Provide only the number of lines below in which the string "Grafana" occurs.

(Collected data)
BEGIN

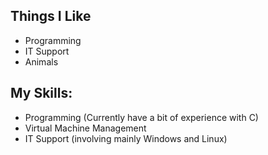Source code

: ## Things I Like
  * Programming
  * IT Support
  * Animals

## My Skills:
  * Programming (Currently have a bit of experience with C)
  * Virtual Machine Management
  * IT Support (involving mainly Windows and Linux)
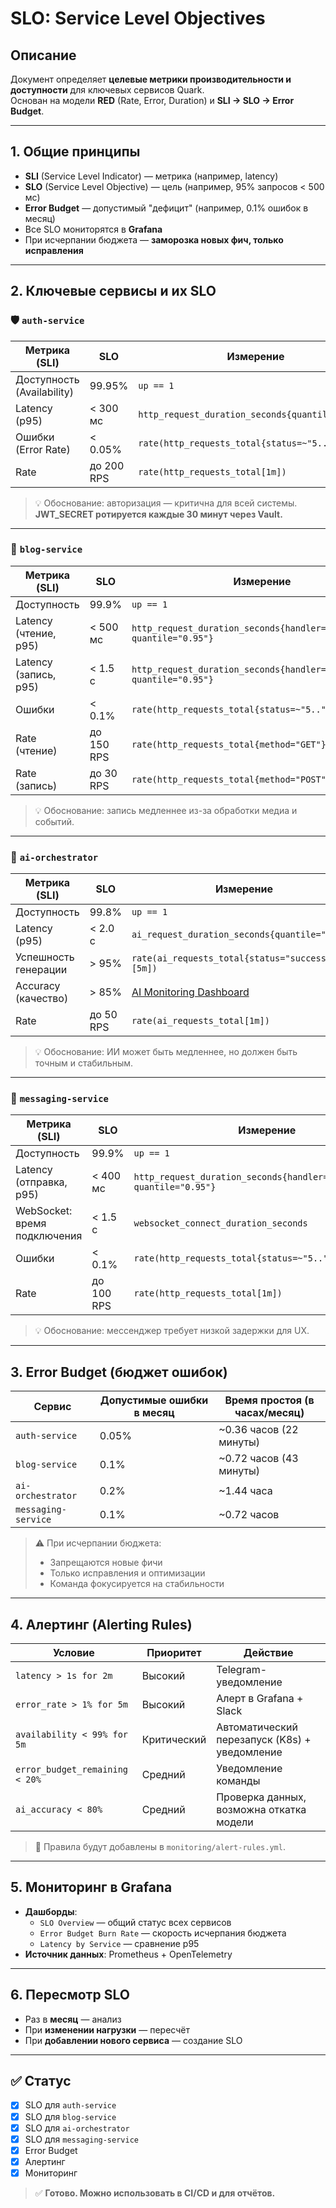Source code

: ﻿# SLO: Service Level Objectives

## Описание
Документ определяет **целевые метрики производительности и доступности** для ключевых сервисов Quark.  
Основан на модели **RED** (Rate, Error, Duration) и **SLI → SLO → Error Budget**.

---

## 1. Общие принципы

- **SLI** (Service Level Indicator) — метрика (например, latency)
- **SLO** (Service Level Objective) — цель (например, 95% запросов < 500 мс)
- **Error Budget** — допустимый "дефицит" (например, 0.1% ошибок в месяц)
- Все SLO мониторятся в **Grafana**
- При исчерпании бюджета — **заморозка новых фич, только исправления**

---

## 2. Ключевые сервисы и их SLO

### 🛡️ `auth-service`
| Метрика (SLI) | SLO | Измерение |
|---------------|-----|-----------|
| Доступность (Availability) | 99.95% | `up == 1` |
| Latency (p95) | < 300 мс | `http_request_duration_seconds{quantile="0.95"}` |
| Ошибки (Error Rate) | < 0.05% | `rate(http_requests_total{status=~"5.."}[5m])` |
| Rate | до 200 RPS | `rate(http_requests_total[1m])` |

> 💡 Обоснование: авторизация — критична для всей системы. **JWT_SECRET ротируется каждые 30 минут через Vault.**

---

### 📝 `blog-service`
| Метрика (SLI) | SLO | Измерение |
|---------------|-----|-----------|
| Доступность | 99.9% | `up == 1` |
| Latency (чтение, p95) | < 500 мс | `http_request_duration_seconds{handler="getPosts", quantile="0.95"}` |
| Latency (запись, p95) | < 1.5 с | `http_request_duration_seconds{handler="createPost", quantile="0.95"}` |
| Ошибки | < 0.1% | `rate(http_requests_total{status=~"5.."}[5m])` |
| Rate (чтение) | до 150 RPS | `rate(http_requests_total{method="GET"}[1m])` |
| Rate (запись) | до 30 RPS | `rate(http_requests_total{method="POST"}[1m])` |

> 💡 Обоснование: запись медленнее из-за обработки медиа и событий.

---

### 🤖 `ai-orchestrator`
| Метрика (SLI) | SLO | Измерение |
|---------------|-----|-----------|
| Доступность | 99.8% | `up == 1` |
| Latency (p95) | < 2.0 с | `ai_request_duration_seconds{quantile="0.95"}` |
| Успешность генерации | > 95% | `rate(ai_requests_total{status="success"}[5m])` |
| Accuracy (качество) | > 85% | [AI Monitoring Dashboard](./monitoring.md) |
| Rate | до 50 RPS | `rate(ai_requests_total[1m])` |

> 💡 Обоснование: ИИ может быть медленнее, но должен быть точным и стабильным.

---

### 💬 `messaging-service`
| Метрика (SLI) | SLO | Измерение |
|---------------|-----|-----------|
| Доступность | 99.9% | `up == 1` |
| Latency (отправка, p95) | < 400 мс | `http_request_duration_seconds{handler="sendMessage", quantile="0.95"}` |
| WebSocket: время подключения | < 1.5 с | `websocket_connect_duration_seconds` |
| Ошибки | < 0.1% | `rate(http_requests_total{status=~"5.."}[5m])` |
| Rate | до 100 RPS | `rate(http_requests_total[1m])` |

> 💡 Обоснование: мессенджер требует низкой задержки для UX.

---

## 3. Error Budget (бюджет ошибок)

| Сервис | Допустимые ошибки в месяц | Время простоя (в часах/месяц) |
|-------|----------------------------|-------------------------------|
| `auth-service` | 0.05% | ~0.36 часов (22 минуты) |
| `blog-service` | 0.1% | ~0.72 часов (43 минуты) |
| `ai-orchestrator` | 0.2% | ~1.44 часа |
| `messaging-service` | 0.1% | ~0.72 часов |

> ⚠️ При исчерпании бюджета:
> - Запрещаются новые фичи
> - Только исправления и оптимизации
> - Команда фокусируется на стабильности

---

## 4. Алертинг (Alerting Rules)

| Условие | Приоритет | Действие |
|--------|----------|---------|
| `latency > 1s for 2m` | Высокий | Telegram-уведомление |
| `error_rate > 1% for 5m` | Высокий | Алерт в Grafana + Slack |
| `availability < 99% for 5m` | Критический | Автоматический перезапуск (K8s) + уведомление |
| `error_budget_remaining < 20%` | Средний | Уведомление команды |
| `ai_accuracy < 80%` | Средний | Проверка данных, возможна откатка модели |

> 🔧 Правила будут добавлены в `monitoring/alert-rules.yml`.

---

## 5. Мониторинг в Grafana

- **Дашборды**:
  - `SLO Overview` — общий статус всех сервисов
  - `Error Budget Burn Rate` — скорость исчерпания бюджета
  - `Latency by Service` — сравнение p95
- **Источник данных**: Prometheus + OpenTelemetry

---

## 6. Пересмотр SLO
- Раз в **месяц** — анализ
- При **изменении нагрузки** — пересчёт
- При **добавлении нового сервиса** — создание SLO

---

## ✅ Статус
- [x] SLO для `auth-service`
- [x] SLO для `blog-service`
- [x] SLO для `ai-orchestrator`
- [x] SLO для `messaging-service`
- [x] Error Budget
- [x] Алертинг
- [x] Мониторинг

> ✅ **Готово. Можно использовать в CI/CD и для отчётов.**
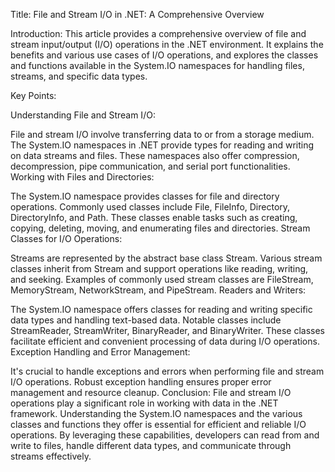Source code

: 
Title: File and Stream I/O in .NET: A Comprehensive Overview

Introduction:
This article provides a comprehensive overview of file and stream input/output (I/O) operations in the .NET environment. It explains the benefits and various use cases of I/O operations, and explores the classes and functions available in the System.IO namespaces for handling files, streams, and specific data types.

Key Points:

Understanding File and Stream I/O:

File and stream I/O involve transferring data to or from a storage medium.
The System.IO namespaces in .NET provide types for reading and writing on data streams and files.
These namespaces also offer compression, decompression, pipe communication, and serial port functionalities.
Working with Files and Directories:

The System.IO namespace provides classes for file and directory operations.
Commonly used classes include File, FileInfo, Directory, DirectoryInfo, and Path.
These classes enable tasks such as creating, copying, deleting, moving, and enumerating files and directories.
Stream Classes for I/O Operations:

Streams are represented by the abstract base class Stream.
Various stream classes inherit from Stream and support operations like reading, writing, and seeking.
Examples of commonly used stream classes are FileStream, MemoryStream, NetworkStream, and PipeStream.
Readers and Writers:

The System.IO namespace offers classes for reading and writing specific data types and handling text-based data.
Notable classes include StreamReader, StreamWriter, BinaryReader, and BinaryWriter.
These classes facilitate efficient and convenient processing of data during I/O operations.
Exception Handling and Error Management:

It's crucial to handle exceptions and errors when performing file and stream I/O operations.
Robust exception handling ensures proper error management and resource cleanup.
Conclusion:
File and stream I/O operations play a significant role in working with data in the .NET framework. Understanding the System.IO namespaces and the various classes and functions they offer is essential for efficient and reliable I/O operations. By leveraging these capabilities, developers can read from and write to files, handle different data types, and communicate through streams effectively.




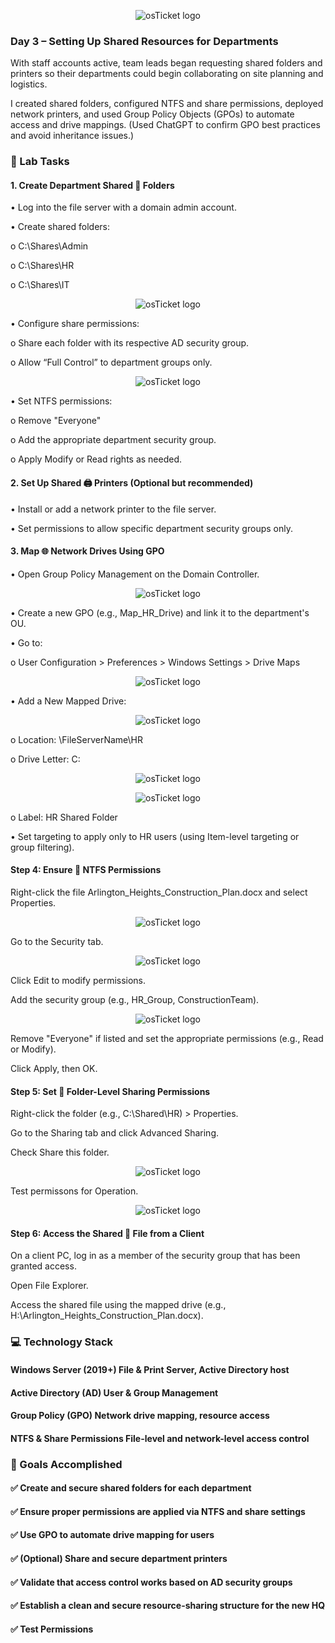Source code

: <p align="center">
<img src="https://i.imgur.com/pqTjnLb.png" alt="osTicket logo"/>
</p>

### Day 3 – Setting Up Shared Resources for Departments

With staff accounts active, team leads began requesting shared folders and printers so their departments could begin collaborating on site planning and logistics.

I created shared folders, configured NTFS and share permissions, deployed network printers, and used Group Policy Objects (GPOs) to automate access and drive mappings. (Used ChatGPT to confirm GPO best practices and avoid inheritance issues.)

### 🧪 Lab Tasks
#### 1. Create Department Shared 📂 Folders

•	Log into the file server with a domain admin account.

•	Create shared folders:

  o	C:\Shares\Admin
  
  o	C:\Shares\HR
  
  o	C:\Shares\IT

   <p align="center">
<img src="https://i.imgur.com/s6as9fq.png" alt="osTicket logo"/>
</p>
  
•	Configure share permissions:

  o	Share each folder with its respective AD security group.
  
  o	Allow “Full Control” to department groups only.
  
  <p align="center">
<img src="https://i.imgur.com/jebIUl2.png" alt="osTicket logo"/>
</p>
  
  
•	Set NTFS permissions:

  o	Remove "Everyone"
  
  o	Add the appropriate department security group.
  
  o	Apply Modify or Read rights as needed.

#### 2. Set Up Shared 🖨️ Printers (Optional but recommended)
•	Install or add a network printer to the file server.

•	Set permissions to allow specific department security groups only.

#### 3. Map 🌐 Network Drives Using GPO

•	Open Group Policy Management on the Domain Controller.

<p align="center">
<img src="https://i.imgur.com/9b1GmW9.png" alt="osTicket logo"/>
</p>

•	Create a new GPO (e.g., Map_HR_Drive) and link it to the department's OU.

•	Go to:

  o	User Configuration > Preferences > Windows Settings > Drive Maps

<p align="center">
<img src="https://i.imgur.com/0Ix9lj8.png" alt="osTicket logo"/>
</p>

•	Add a New Mapped Drive:

<p align="center">
<img src="https://i.imgur.com/FxvnaE3.png" alt="osTicket logo"/>
</p>

  o	Location: \\FileServerName\HR

  o	Drive Letter: C:

<p align="center">
<img src="https://i.imgur.com/s6as9fq.png" alt="osTicket logo"/>
</p>

<p align="center">
<img src="https://i.imgur.com/ieiaVKs.png" alt="osTicket logo"/>
</p>

  o	Label: HR Shared Folder

•	Set targeting to apply only to HR users (using Item-level targeting or group filtering).

#### Step 4: Ensure 📂 NTFS Permissions
Right-click the file Arlington_Heights_Construction_Plan.docx and select Properties.

<p align="center">
<img src="https://i.imgur.com/1PaWAJ0.png" alt="osTicket logo"/>
</p>

Go to the Security tab.

<p align="center">
<img src="https://i.imgur.com/i065ylv.png" alt="osTicket logo"/>
</p>

Click Edit to modify permissions.

Add the security group (e.g., HR_Group, ConstructionTeam).

<p align="center">
<img src="https://i.imgur.com/WG1Cp1B.png" alt="osTicket logo"/>
</p>

Remove "Everyone" if listed and set the appropriate permissions (e.g., Read or Modify).

Click Apply, then OK.

#### Step 5: Set 📂 Folder-Level Sharing Permissions
Right-click the folder (e.g., C:\Shared\HR) > Properties.

Go to the Sharing tab and click Advanced Sharing.

Check Share this folder.

<p align="center">
<img src="https://i.imgur.com/siMvEbB.png" alt="osTicket logo"/>
</p>

Test permissons for Operation.

<p align="center">
<img src="https://i.imgur.com/4WXIjaK.png" alt="osTicket logo"/>
</p>

#### Step 6: Access the Shared 📂 File from a Client
On a client PC, log in as a member of the security group that has been granted access.

Open File Explorer.

Access the shared file using the mapped drive (e.g., H:\Arlington_Heights_Construction_Plan.docx).

### 💻 Technology Stack

#### Windows Server (2019+)	File & Print Server, Active Directory host

#### Active Directory (AD)	User & Group Management

#### Group Policy (GPO)	Network drive mapping, resource access

#### NTFS & Share Permissions	File-level and network-level access control

### 🎯 Goals Accomplished

#### ✅ Create and secure shared folders for each department

#### ✅ Ensure proper permissions are applied via NTFS and share settings

#### ✅ Use GPO to automate drive mapping for users

#### ✅ (Optional) Share and secure department printers

#### ✅ Validate that access control works based on AD security groups

#### ✅ Establish a clean and secure resource-sharing structure for the new HQ

#### ✅ Test Permissions
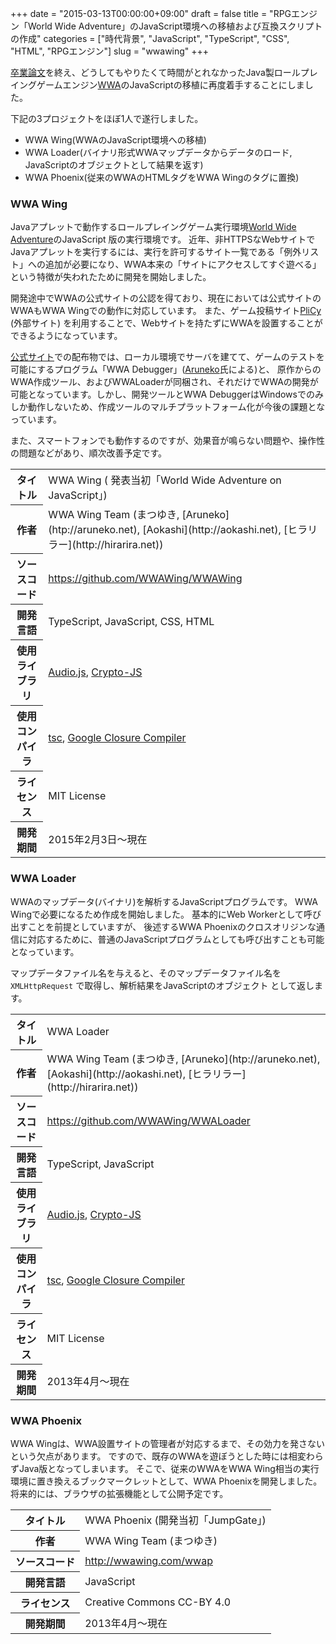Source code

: +++
date = "2015-03-13T00:00:00+09:00"
draft = false
title = "RPGエンジン「World Wide Adventure」のJavaScript環境への移植および互換スクリプトの作成"
categories = ["時代背景", "JavaScript", "TypeScript", "CSS", "HTML", "RPGエンジン"]
slug = "wwawing"
+++

[卒業論文](/page/thesis2015)を終え、どうしてもやりたくて時間がとれなかったJava製ロールプレイングゲームエンジン[WWA](http://wwajp.com)のJavaScriptの移植に再度着手することにしました。

下記の3プロジェクトをほぼ1人で遂行しました。

- WWA Wing(WWAのJavaScript環境への移植)
- WWA Loader(バイナリ形式WWAマップデータからデータのロード, JavaScriptのオブジェクトとして結果を返す)
- WWA Phoenix(従来のWWAのHTMLタグをWWA Wingのタグに置換)

### WWA Wing 

Javaアプレットで動作するロールプレイングゲーム実行環境[World Wide Adventure](http://wwajp.com/)のJavaScript 版の実行環境です。
近年、非HTTPSなWebサイトでJavaアプレットを実行するには、実行を許可するサイト一覧である「例外リスト」への追加が必要になり、WWA本来の「サイトにアクセスしてすぐ遊べる」という特徴が失われたために開発を開始しました。

開発途中でWWAの公式サイトの公認を得ており、現在においては公式サイトのWWAもWWA Wingでの動作に対応しています。
また、ゲーム投稿サイト[PliCy](http://plicy.net/) (外部サイト) を利用することで、Webサイトを持たずにWWAを設置することができるようになっています。

[公式サイト](http://wwawing.com)での配布物では、ローカル環境でサーバを建てて、ゲームのテストを可能にするプログラム「WWA Debugger」([Aruneko](http://aruneko.net)氏による)と、
原作からのWWA作成ツール、およびWWALoaderが同梱され、それだけでWWAの開発が可能となっています。しかし、開発ツールとWWA DebuggerはWindowsでのみしか動作しないため、作成ツールのマルチプラットフォーム化が今後の課題となっています。

また、スマートフォンでも動作するのですが、効果音が鳴らない問題や、操作性の問題などがあり、順次改善予定です。
<table>
<tr><th>タイトル</th><td>WWA Wing ( 発表当初「World Wide Adventure on JavaScript」)</td></tr>
<tr><th>作者</th><td>WWA Wing Team (まつゆき, [Aruneko](htp://aruneko.net), [Aokashi](http://aokashi.net), [ヒラリラー](http://hirarira.net))</td></tr>
<tr><th>ソースコード</th><td><a href="https://github.com/WWAWing/WWAWing">https://github.com/WWAWing/WWAWing</a></td></tr>
<tr><th>開発言語</th><td>TypeScript, JavaScript, CSS, HTML</td></tr>
<tr><th>使用ライブラリ</th><td><a href="http://kolber.github.io/audiojs/">Audio.js</a>, <a href="https://code.google.com/archive/p/crypto-js/">Crypto-JS</a></td></tr>
<tr><th>使用コンパイラ</th><td><a href="http://www.typescriptlang.org/">tsc</a>, <a href="https://developers.google.com/closure/compiler/">Google Closure Compiler</a></td></tr>
<tr><th>ライセンス</th><td>MIT License</td></tr>
<tr><th>開発期間</th><td>2015年2月3日〜現在</td></tr>
</table>

### WWA Loader

WWAのマップデータ(バイナリ)を解析するJavaScriptプログラムです。
WWA Wingで必要になるため作成を開始しました。 基本的にWeb Workerとして呼び出すことを前提としていますが、
後述するWWA Phoenixのクロスオリジンな通信に対応するために、普通のJavaScriptプログラムとしても呼び出すことも可能となっています。

マップデータファイル名を与えると、そのマップデータファイル名を `XMLHttpRequest` で取得し、解析結果をJavaScriptのオブジェクト として返します。
<table>
<tr><th>タイトル</th><td>WWA Loader</td></tr>
<tr><th>作者</th><td>WWA Wing Team (まつゆき, [Aruneko](htp://aruneko.net), [Aokashi](http://aokashi.net), [ヒラリラー](http://hirarira.net))</td></tr>
<tr><th>ソースコード</th><td><a href="https://github.com/WWAWing/WWALoader">https://github.com/WWAWing/WWALoader</a></td></tr>
<tr><th>開発言語</th><td>TypeScript, JavaScript</td></tr>
<tr><th>使用ライブラリ</th><td><a href="http://kolber.github.io/audiojs/">Audio.js</a>, <a href="https://code.google.com/archive/p/crypto-js/">Crypto-JS</a></td></tr>
<tr><th>使用コンパイラ</th><td><a href="http://www.typescriptlang.org/">tsc</a>, <a href="https://developers.google.com/closure/compiler/">Google Closure Compiler</a></td></tr>
<tr><th>ライセンス</th><td>MIT License</td></tr>
<tr><th>開発期間</th><td>2013年4月〜現在</td></tr>
</table>

### WWA Phoenix

WWA Wingは、WWA設置サイトの管理者が対応するまで、その効力を発さないという欠点があります。
ですので、既存のWWAを遊ぼうとした時には相変わらずJava版となってしまいます。
そこで、従来のWWAをWWA Wing相当の実行環境に置き換えるブックマークレットとして、WWA Phoenixを開発しました。
将来的には、ブラウザの拡張機能として公開予定です。

<table>
<tr><th>タイトル</th><td>WWA Phoenix (開発当初「JumpGate」)</td></tr>
<tr><th>作者</th><td>WWA Wing Team (まつゆき)</td></tr>
<tr><th>ソースコード</th><td><a href="http://wwawing.com/wwap">http://wwawing.com/wwap</a></td></tr>
<tr><th>開発言語</th><td>JavaScript</td></tr>
<tr><th>ライセンス</th><td>Creative Commons CC-BY 4.0</td></tr>
<tr><th>開発期間</th><td>2013年4月〜現在</td></tr>
</table>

END

= Output for this task =
3